The cure for failing schools is money, you moron.  Not just money for the schools but money for families to alleviate the poverty that bars children from learning.

It’s hardly surprising that a leading factor in how well students do in the classroom is their home life. Are they homeless? Are they a victim of abuse? Are their parents working three jobs in order to keep a roof over their heads? Of course these questions (or at least the first and third) reflect divisions within class and race. But education reform advocates paper all this over. They focus on attacking teacher unions for getting in ways of their scams to profit off of education by blaming them for these underperforming students. But of course the education reform people have absolutely no solutions to these problems. And by talking about students’ “grit” to get an education as a factor and noting that poor students and students of color lack this “grit,” they are just naturalizing racial and class inequality to serve their own agenda.
So, what are those challenges? If a hypothetical classroom of 30 children were based on current demographics in the United States, this is how the students in that classroom would live: Seven would live in poverty, 11 would be non-white, six wouldn’t speak English as a first language, six wouldn’t be reared by their biological parents, one would be homeless, and six would be victims of abuse.
Howard said that exposure to trauma has a profound impact on cognitive development and academic outcomes, and schools and teachers are woefully unprepared to contend with these realities. Children dealing with traumatic situations should not been seen as pathological, he argued. Instead, educators need to recognize the resilience they are showing already. The instruments and surveys that have been used to measure social-emotional skills such as persistence and grit have not taken into account these factors, Howard said.
He questioned the tools used to collect data that suggest poor students and students of color do not have as high a degree of grit as middle-class and white peers.
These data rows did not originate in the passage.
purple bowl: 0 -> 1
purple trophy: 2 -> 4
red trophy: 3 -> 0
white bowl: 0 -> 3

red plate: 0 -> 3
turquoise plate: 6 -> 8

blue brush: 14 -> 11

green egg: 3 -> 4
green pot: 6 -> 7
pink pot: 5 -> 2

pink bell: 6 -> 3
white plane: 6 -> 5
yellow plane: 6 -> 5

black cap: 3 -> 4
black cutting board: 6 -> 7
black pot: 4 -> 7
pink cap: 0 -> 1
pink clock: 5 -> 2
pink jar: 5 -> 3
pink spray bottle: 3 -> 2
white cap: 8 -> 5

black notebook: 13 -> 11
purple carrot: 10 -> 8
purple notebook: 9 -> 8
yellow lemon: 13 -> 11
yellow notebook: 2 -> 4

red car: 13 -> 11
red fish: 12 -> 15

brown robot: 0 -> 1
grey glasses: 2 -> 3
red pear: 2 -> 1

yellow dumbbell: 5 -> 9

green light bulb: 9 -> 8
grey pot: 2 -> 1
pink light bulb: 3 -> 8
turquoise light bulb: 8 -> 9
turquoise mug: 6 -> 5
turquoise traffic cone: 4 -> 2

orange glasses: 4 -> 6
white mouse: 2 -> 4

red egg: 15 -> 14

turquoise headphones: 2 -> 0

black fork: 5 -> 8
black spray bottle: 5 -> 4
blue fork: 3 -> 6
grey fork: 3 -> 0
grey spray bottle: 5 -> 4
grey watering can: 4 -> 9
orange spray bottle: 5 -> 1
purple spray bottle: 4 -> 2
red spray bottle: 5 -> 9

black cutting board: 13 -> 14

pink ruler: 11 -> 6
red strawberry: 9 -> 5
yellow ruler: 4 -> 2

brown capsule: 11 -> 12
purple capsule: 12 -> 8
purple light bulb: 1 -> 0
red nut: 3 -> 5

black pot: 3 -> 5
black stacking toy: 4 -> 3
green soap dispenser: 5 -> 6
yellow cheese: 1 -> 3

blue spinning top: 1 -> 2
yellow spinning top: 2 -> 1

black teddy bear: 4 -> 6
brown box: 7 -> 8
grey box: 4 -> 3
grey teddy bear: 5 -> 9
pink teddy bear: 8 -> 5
The transformative potential in growth mindsets and social-emotional skills such as grit may be more applicable to students whose basic needs are already met. When asking the question of why some children succeed in school and others don’t, he said the educators and administrators tend to overestimate the power of the person and underestimate the power of the situation.
Underestimating what is inconvenient for the Rheeist agenda is something these people do all the time. It’s also why education reform is no solution at all to any of these problems. If you want to fix education, fix poverty. That’s the number one thing we can do. Programs like Head Start have done far more than anything Michelle Rhee or Campbell Brown or Scott Cowen will ever do. That’s what we need more of–direct interventions to alleviate poverty. But since there’s no profit to be made off of it, it doesn’t happen.